**** Information given ****

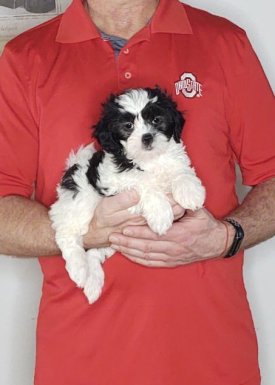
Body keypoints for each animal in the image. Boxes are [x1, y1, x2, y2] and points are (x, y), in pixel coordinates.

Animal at [49, 87, 206, 304]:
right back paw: (79, 269)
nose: (147, 137)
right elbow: (144, 183)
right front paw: (160, 214)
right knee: (67, 233)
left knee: (95, 253)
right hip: (80, 202)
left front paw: (191, 192)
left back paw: (93, 282)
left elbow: (181, 171)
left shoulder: (174, 161)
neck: (149, 160)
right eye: (128, 126)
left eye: (156, 119)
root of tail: (73, 167)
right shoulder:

****

# Work task:
Print the records again exactly. Skip every picture.

# Answer area:
Body keypoints for each animal in the image. Boxes are [x1, y1, x2, y2] and points are (x, y), in pixel coordinates.

Animal at [49, 87, 206, 304]:
right back paw: (79, 269)
nose: (147, 137)
right elbow: (144, 183)
right front paw: (160, 214)
right knee: (67, 233)
left knee: (95, 253)
right hip: (80, 202)
left front paw: (191, 192)
left back paw: (93, 282)
left elbow: (181, 171)
left shoulder: (174, 161)
neck: (149, 160)
right eye: (128, 126)
left eye: (156, 119)
root of tail: (73, 167)
right shoulder:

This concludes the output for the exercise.